Hi all,

    this is actually a follow-up to some post of mine on derby-users, as it's 
started getting a bit technical & it was recommended that I ask here.


I've been having problems with locks on syscolumns when insert rows into tables 
with an auto-incremented column.
The Derby docs state:

"Derby keeps track of the last increment value for a column in a cache. It also 
stores the value of what the next increment value will be for the column on 
disk in the AUTOINCREMENTVALUE column of the SYS.SYSCOLUMNS system table. 
Rolling back a transaction does not undo this value, and thus rolled-back 
transactions can leave "gaps" in the values automatically inserted into an 
identity column.
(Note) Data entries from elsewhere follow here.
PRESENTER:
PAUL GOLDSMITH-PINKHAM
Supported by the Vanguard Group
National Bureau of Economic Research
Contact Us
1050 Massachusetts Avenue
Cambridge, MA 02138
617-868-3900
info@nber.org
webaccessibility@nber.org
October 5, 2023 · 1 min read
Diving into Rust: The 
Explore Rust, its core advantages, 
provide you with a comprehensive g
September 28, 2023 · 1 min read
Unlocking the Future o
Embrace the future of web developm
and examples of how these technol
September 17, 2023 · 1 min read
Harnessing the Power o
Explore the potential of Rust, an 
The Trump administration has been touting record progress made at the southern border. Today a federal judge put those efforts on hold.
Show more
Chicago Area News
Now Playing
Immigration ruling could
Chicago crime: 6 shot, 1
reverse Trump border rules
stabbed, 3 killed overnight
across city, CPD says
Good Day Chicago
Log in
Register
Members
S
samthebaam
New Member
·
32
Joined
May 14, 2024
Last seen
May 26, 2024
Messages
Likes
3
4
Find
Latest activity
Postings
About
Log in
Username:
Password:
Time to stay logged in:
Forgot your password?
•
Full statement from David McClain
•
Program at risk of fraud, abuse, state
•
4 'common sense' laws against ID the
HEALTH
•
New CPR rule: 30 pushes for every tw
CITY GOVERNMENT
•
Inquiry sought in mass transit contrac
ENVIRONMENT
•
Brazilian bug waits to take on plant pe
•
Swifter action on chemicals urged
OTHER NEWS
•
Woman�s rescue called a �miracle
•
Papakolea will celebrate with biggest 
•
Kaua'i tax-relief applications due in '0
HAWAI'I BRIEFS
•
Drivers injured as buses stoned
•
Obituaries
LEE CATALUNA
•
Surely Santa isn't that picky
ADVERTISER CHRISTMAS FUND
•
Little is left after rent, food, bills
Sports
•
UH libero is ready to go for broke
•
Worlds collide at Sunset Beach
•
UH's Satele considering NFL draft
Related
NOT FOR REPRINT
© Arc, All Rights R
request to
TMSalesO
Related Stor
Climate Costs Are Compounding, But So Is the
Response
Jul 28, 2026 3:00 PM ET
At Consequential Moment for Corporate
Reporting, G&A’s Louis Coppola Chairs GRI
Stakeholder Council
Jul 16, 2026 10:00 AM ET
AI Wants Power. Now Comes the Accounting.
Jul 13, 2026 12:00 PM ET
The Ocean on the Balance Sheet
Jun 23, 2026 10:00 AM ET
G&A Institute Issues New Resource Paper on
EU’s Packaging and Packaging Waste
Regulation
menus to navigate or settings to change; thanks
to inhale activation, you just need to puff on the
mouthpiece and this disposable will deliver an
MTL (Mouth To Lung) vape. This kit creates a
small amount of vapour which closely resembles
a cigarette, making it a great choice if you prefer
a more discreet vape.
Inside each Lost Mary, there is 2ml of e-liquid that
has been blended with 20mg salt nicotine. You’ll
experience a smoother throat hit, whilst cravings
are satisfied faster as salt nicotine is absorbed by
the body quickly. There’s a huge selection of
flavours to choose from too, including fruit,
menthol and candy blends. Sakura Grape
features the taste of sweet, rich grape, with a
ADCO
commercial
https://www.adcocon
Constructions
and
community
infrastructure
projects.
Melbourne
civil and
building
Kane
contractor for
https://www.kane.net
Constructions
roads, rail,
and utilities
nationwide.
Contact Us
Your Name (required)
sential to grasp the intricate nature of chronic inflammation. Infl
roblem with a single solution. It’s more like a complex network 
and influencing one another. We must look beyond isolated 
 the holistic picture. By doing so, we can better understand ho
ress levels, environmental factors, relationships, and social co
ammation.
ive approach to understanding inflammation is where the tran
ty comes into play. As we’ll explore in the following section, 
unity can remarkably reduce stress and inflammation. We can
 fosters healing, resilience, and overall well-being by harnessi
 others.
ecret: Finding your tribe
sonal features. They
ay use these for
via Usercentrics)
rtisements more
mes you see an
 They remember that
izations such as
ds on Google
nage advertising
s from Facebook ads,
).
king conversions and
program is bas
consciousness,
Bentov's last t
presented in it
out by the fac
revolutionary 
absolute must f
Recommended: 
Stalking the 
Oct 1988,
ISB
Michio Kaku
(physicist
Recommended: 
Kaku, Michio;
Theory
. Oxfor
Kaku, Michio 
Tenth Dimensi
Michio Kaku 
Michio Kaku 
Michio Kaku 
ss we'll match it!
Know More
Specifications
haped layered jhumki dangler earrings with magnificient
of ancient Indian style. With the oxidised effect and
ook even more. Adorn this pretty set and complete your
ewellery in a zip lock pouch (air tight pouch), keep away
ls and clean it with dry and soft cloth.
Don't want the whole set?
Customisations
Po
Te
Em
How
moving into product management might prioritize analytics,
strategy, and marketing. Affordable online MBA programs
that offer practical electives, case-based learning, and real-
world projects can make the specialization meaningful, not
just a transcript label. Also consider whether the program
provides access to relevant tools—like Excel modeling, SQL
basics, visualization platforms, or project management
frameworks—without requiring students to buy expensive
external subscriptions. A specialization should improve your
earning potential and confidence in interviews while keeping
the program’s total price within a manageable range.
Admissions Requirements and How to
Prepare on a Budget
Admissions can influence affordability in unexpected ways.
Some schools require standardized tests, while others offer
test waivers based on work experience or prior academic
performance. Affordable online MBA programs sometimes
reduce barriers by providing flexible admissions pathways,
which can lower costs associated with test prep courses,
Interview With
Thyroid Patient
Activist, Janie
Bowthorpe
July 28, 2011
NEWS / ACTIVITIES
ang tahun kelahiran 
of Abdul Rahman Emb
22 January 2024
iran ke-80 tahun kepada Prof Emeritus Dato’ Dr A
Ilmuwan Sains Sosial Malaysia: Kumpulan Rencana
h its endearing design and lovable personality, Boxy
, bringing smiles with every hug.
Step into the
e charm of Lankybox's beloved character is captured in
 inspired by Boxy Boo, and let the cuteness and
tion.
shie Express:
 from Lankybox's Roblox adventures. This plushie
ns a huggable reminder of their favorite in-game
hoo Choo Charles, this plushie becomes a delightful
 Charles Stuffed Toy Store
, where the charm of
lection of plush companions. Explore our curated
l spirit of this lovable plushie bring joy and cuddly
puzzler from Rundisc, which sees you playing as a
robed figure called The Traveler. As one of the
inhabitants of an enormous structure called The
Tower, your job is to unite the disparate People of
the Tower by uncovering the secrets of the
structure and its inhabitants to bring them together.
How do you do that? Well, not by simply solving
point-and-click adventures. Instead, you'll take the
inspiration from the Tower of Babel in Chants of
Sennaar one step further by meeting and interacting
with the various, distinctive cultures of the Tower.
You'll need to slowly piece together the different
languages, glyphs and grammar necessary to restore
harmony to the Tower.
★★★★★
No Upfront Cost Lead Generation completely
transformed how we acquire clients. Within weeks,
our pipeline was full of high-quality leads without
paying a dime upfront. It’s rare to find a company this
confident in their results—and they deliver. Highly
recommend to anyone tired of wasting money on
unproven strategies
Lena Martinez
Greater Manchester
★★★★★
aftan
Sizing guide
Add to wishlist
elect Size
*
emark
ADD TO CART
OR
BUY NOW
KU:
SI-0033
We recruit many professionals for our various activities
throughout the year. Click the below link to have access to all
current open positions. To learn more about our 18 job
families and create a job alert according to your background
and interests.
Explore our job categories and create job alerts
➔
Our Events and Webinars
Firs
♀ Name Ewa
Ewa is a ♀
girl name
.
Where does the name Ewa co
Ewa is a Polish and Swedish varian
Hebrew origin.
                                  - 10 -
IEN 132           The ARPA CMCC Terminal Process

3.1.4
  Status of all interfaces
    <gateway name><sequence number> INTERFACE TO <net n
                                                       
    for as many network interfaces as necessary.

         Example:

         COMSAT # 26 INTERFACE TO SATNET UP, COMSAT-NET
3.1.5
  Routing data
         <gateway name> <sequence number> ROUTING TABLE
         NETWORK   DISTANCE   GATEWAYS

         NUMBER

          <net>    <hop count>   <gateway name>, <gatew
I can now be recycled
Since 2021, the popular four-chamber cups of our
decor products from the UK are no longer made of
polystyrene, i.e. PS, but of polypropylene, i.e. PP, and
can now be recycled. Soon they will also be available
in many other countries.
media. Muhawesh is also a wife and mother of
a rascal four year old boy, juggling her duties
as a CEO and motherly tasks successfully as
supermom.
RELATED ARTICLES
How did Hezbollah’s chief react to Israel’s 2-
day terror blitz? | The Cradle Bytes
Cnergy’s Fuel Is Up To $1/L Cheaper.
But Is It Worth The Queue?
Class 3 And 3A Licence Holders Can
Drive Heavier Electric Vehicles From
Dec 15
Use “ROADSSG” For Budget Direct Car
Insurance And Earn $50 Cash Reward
Derby behaves this way to avoid locking a row in 
SYS.SYSCOLUMNS for the duration of a transaction and keeping concurrency high."

When I've got lots of threads inserting at once, what I'm seeing is that every 
so often this lock on SYSCOLUMNS gets held for a very long time, and other 
inserts are failing to insert with lock-timeouts on this SYSCOLUMNS entry.

Now, I've done some experimentation & digging through the source-code, and I 
discovered the following:

- when you try & do an insert with an auto-increment, derby creates a nested 
transaction for the required updated of SYSCOLUMNS
- however, if this update using the nested transaction fails, it tries again 
using the parent transaction - which will not be committed at the end of the 
update.

Normally, I'm seeing the SYSCOLUMNS update typically take 1ms or so.  However, 
under heavy load, it's occasionally taking longer (I've seen up to about 1/3 
second).

Now, when this updates takes longer, any other update (and there may be several 
in 1/3 second) will fail immediately, as the the subtransaction deliberately 
does not wait if it comes across any locks.

This means that the failed transactions will then get re-executed under the 
parent transaction, which may not commit for several seconds (under heavy 
load).  Because these transactions are now locking the SYSCOLUMNS row 
themselves, every other update starts failing & being re-executed under the 
parent transaction as well.

The end result is that as soon as one update of the SYSCOLUMNS row fails due to 
a lock, I get a massive cascade of locks that cause everything to come to a 
grinding halt - although once most of the inserts have failed, it starts 
sorting itself out again.

My question is basically - why does the nested-transaction need to fail 
immediately if it encounters a lock?
If it's to try & avoid blocking, for concurrency, it seems to have the opposite 
effect, as executing under the parent transaction appears worse.  Or is there 
some subtle issue I'm not aware of?  (I'm not a Derby Internals Guru!)

I've tried re-building derby, with the nested-transaction taking the default 
lock timeout, and even with 100 concurrent clients, I see no lock timeouts in 
the clients.  I've run it through the derbylang unit tests, and the 
autoincrement test still passes.

So - is this a viable change, or is it flawed in some way?